ECLI:NL:CRVB:2024:2275
Centrale Raad van Beroep
- Hoger beroep
- Rechtspraak.nl
Weigering van Wajong-uitkering wegens niet-duurzaam arbeidsvermogen
In deze zaak heeft appellante hoger beroep ingesteld tegen de weigering van het Uitvoeringsinstituut werknemersverzekeringen (Uwv) om haar een Wajong-uitkering toe te kennen. De Centrale Raad van Beroep heeft op 25 november 2024 uitspraak gedaan. Appellante, geboren in 1983, had op 12 maart 2019 een aanvraag voor een Wajong-uitkering ingediend, waarbij zij aangaf geen arbeidsvermogen te hebben. Het Uwv concludeerde echter dat het ontbreken van arbeidsvermogen niet duurzaam was, omdat appellante in 2015 en 2016 in loondienst had gewerkt.
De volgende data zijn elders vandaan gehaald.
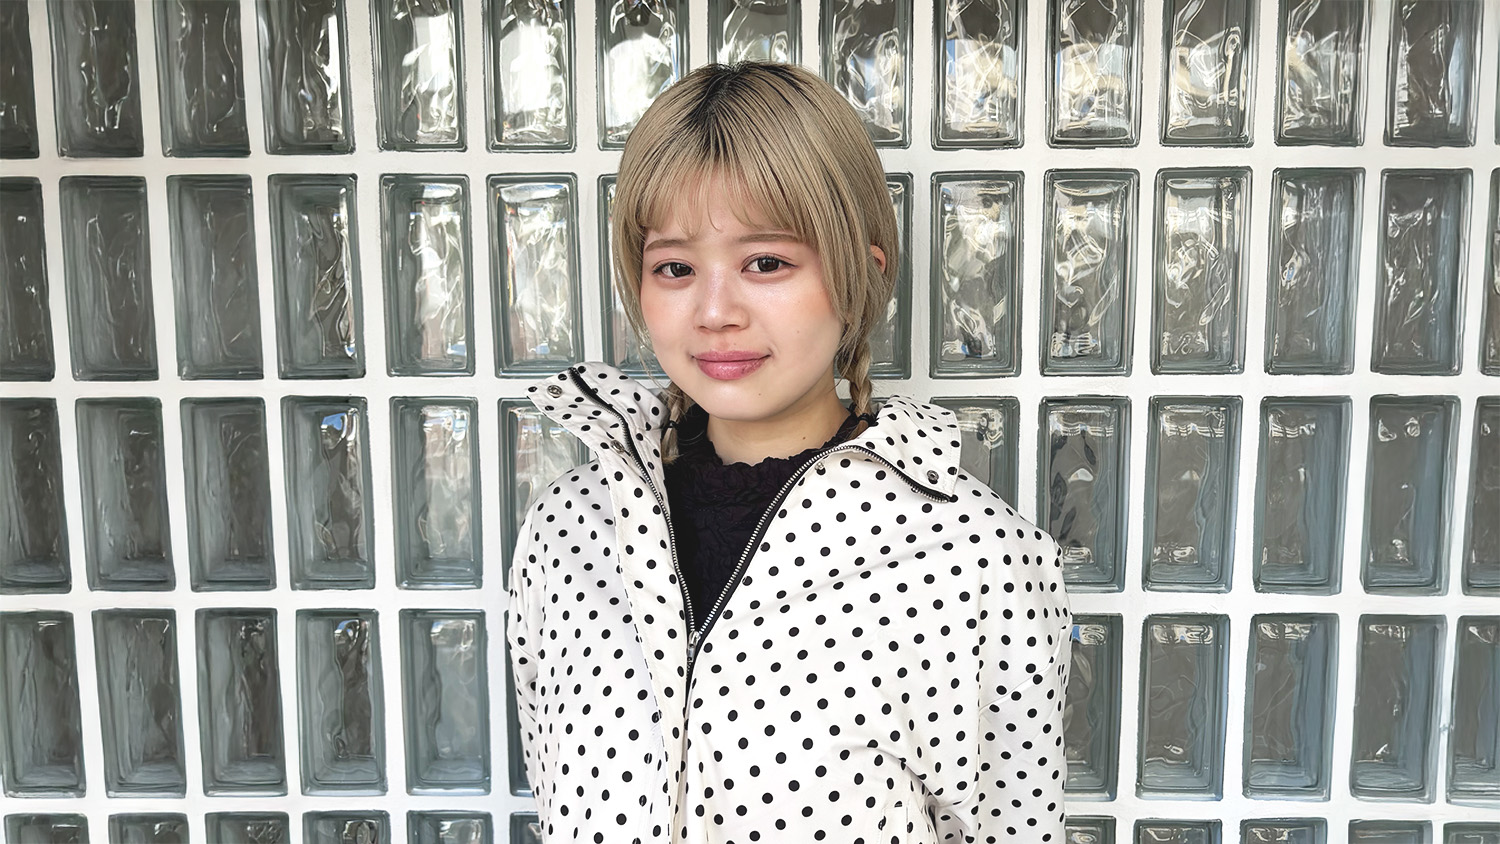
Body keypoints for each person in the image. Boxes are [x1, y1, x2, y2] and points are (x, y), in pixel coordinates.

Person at [506, 61, 1072, 844]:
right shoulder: (566, 531)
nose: (714, 312)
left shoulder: (979, 560)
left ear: (859, 273)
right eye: (675, 267)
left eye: (766, 262)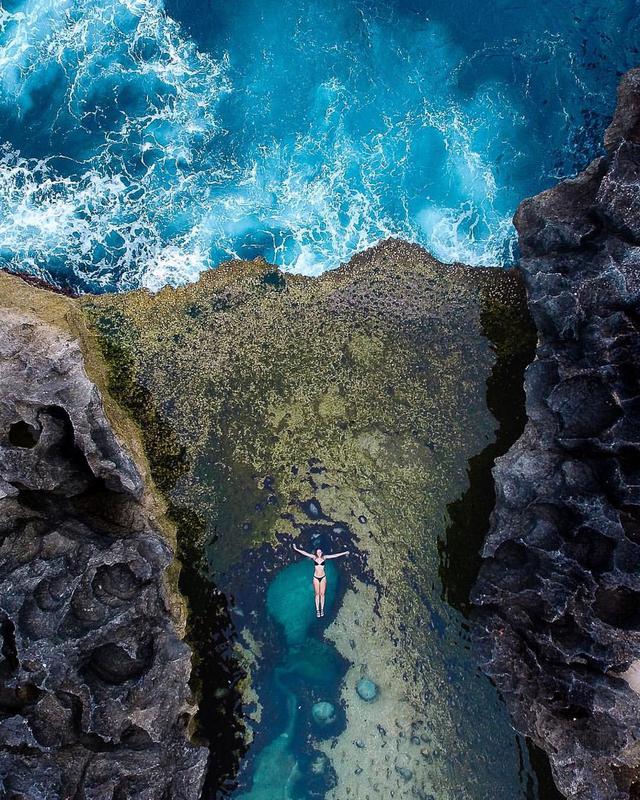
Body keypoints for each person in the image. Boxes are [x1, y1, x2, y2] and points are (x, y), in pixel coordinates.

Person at [292, 544, 349, 617]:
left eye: (320, 552)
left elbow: (335, 555)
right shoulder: (314, 558)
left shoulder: (324, 557)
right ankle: (317, 611)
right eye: (317, 552)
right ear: (316, 553)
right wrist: (296, 549)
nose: (318, 553)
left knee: (322, 594)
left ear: (322, 552)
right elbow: (305, 553)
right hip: (315, 577)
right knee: (317, 594)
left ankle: (322, 609)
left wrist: (344, 553)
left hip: (323, 577)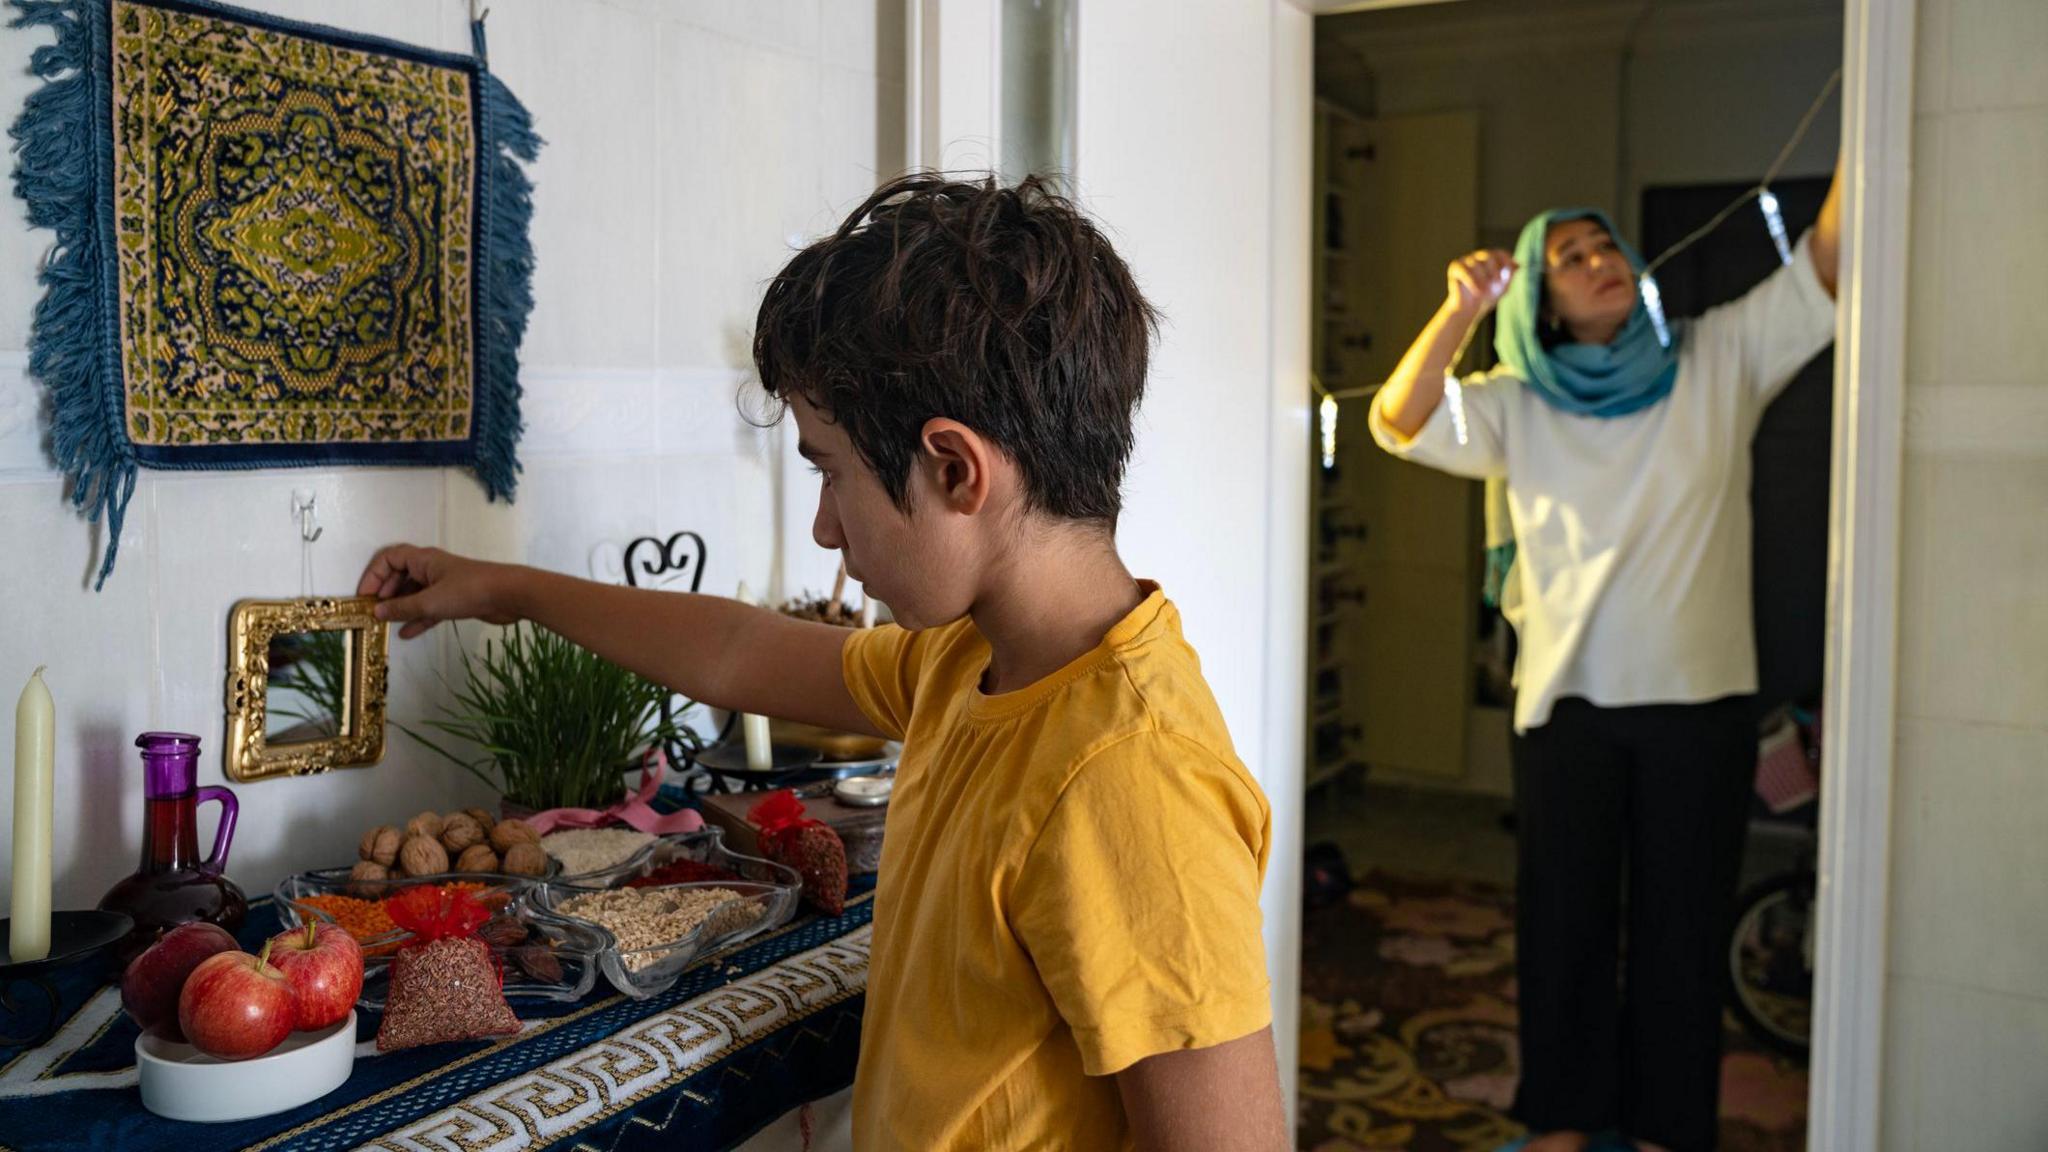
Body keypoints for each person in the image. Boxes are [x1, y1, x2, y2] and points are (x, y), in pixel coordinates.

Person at [356, 173, 1289, 1151]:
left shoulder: (1128, 779)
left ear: (953, 469)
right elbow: (739, 650)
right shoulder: (971, 659)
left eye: (831, 473)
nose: (823, 524)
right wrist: (502, 589)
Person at [1369, 169, 1842, 1152]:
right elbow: (1397, 419)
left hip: (1699, 710)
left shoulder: (1717, 357)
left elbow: (1822, 268)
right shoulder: (1514, 405)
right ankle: (1563, 1125)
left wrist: (1876, 94)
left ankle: (1669, 1129)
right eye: (1568, 259)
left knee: (1680, 936)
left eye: (1603, 244)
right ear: (1540, 307)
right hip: (1566, 712)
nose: (1597, 262)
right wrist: (1461, 308)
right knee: (1564, 935)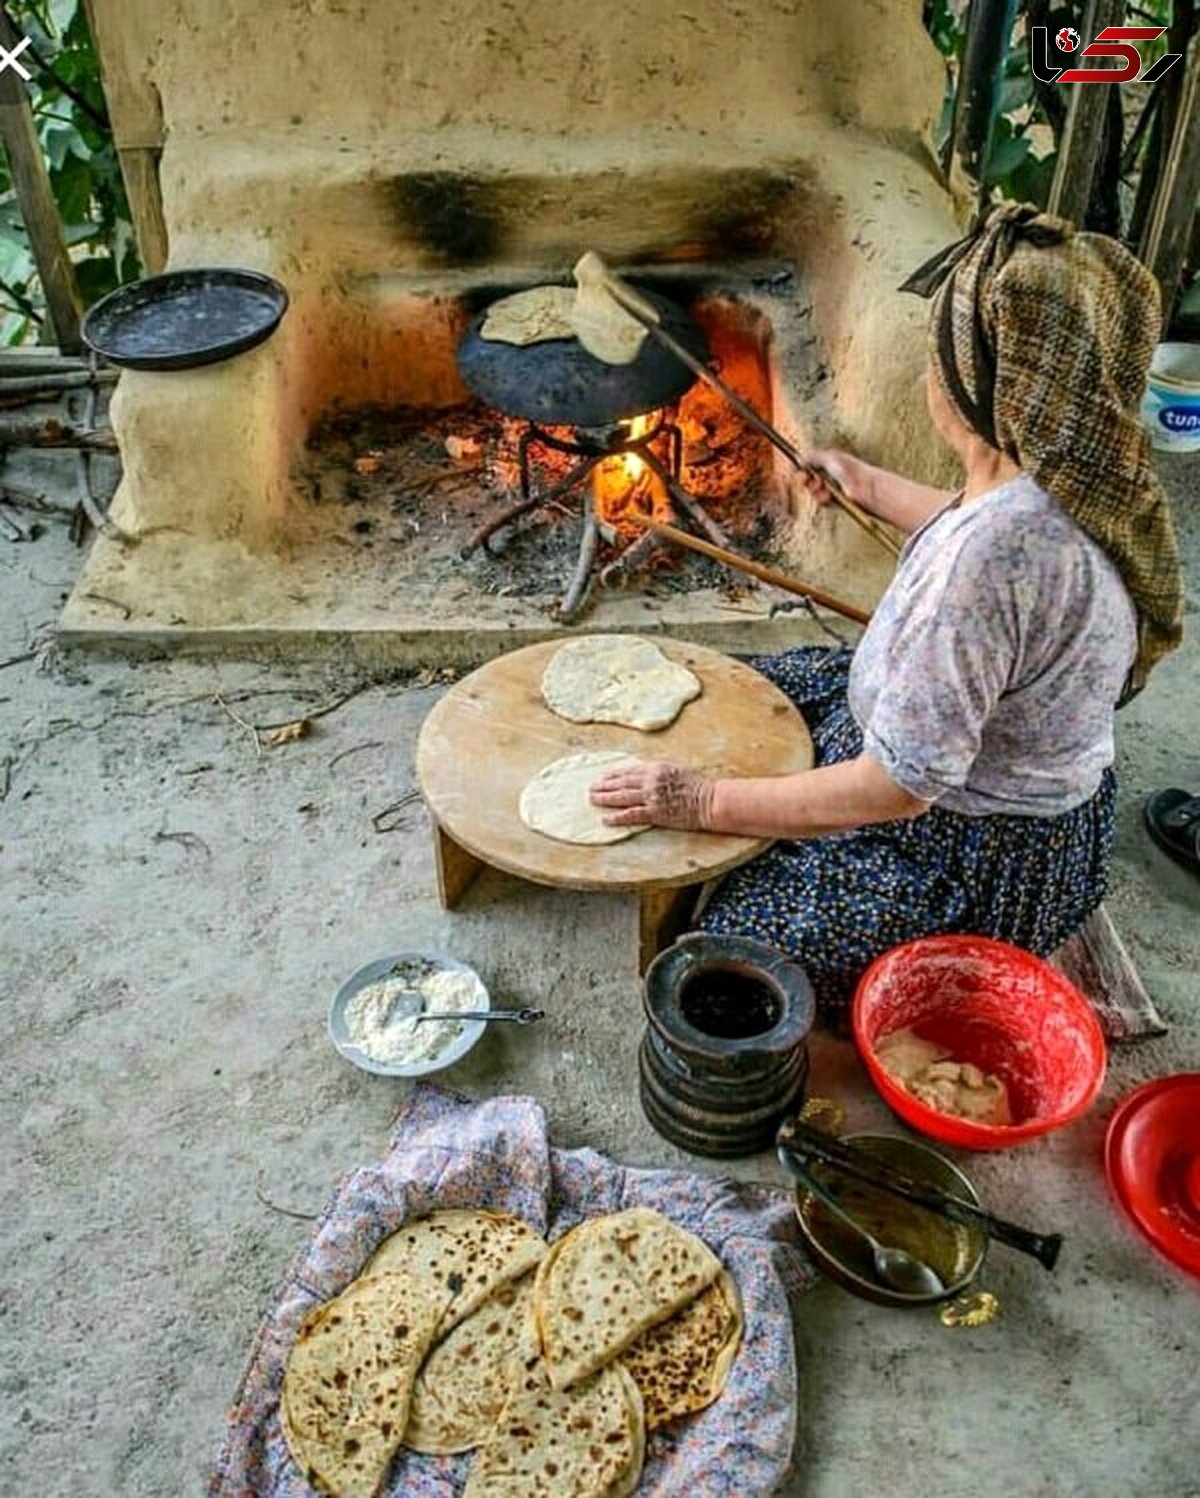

De rechtbank Zeeland-West-Brabant had eerder geoordeeld dat het bestreden besluit van het Uwv aan een motiveringsgebrek leed, maar het Uwv had dit besluit aanvullend gemotiveerd. De Raad heeft de zaak behandeld op een zitting op 22 april 2024, waar appellante werd bijgestaan door haar advocaat, mr. C.F.A. Cadot, en het Uwv werd vertegenwoordigd door mr. M.W.L. Clemens.
De Raad heeft overwogen dat voor toekenning van een Wajong-uitkering moet worden vastgesteld of het arbeidsvermogen van appellante duurzaam ontbreekt. De Raad concludeert dat het Uwv terecht heeft vastgesteld dat het ontbreken van arbeidsvermogen op de datum van de aanvraag niet duurzaam is, gezien het feit dat appellante eerder wel arbeidsvermogen had. De Raad bevestigt de uitspraak van de rechtbank, waarbij de rechtsgevolgen van het bestreden besluit in stand zijn gelaten. Appellante krijgt geen vergoeding voor proceskosten of griffierecht, omdat het hoger beroep niet slaagt.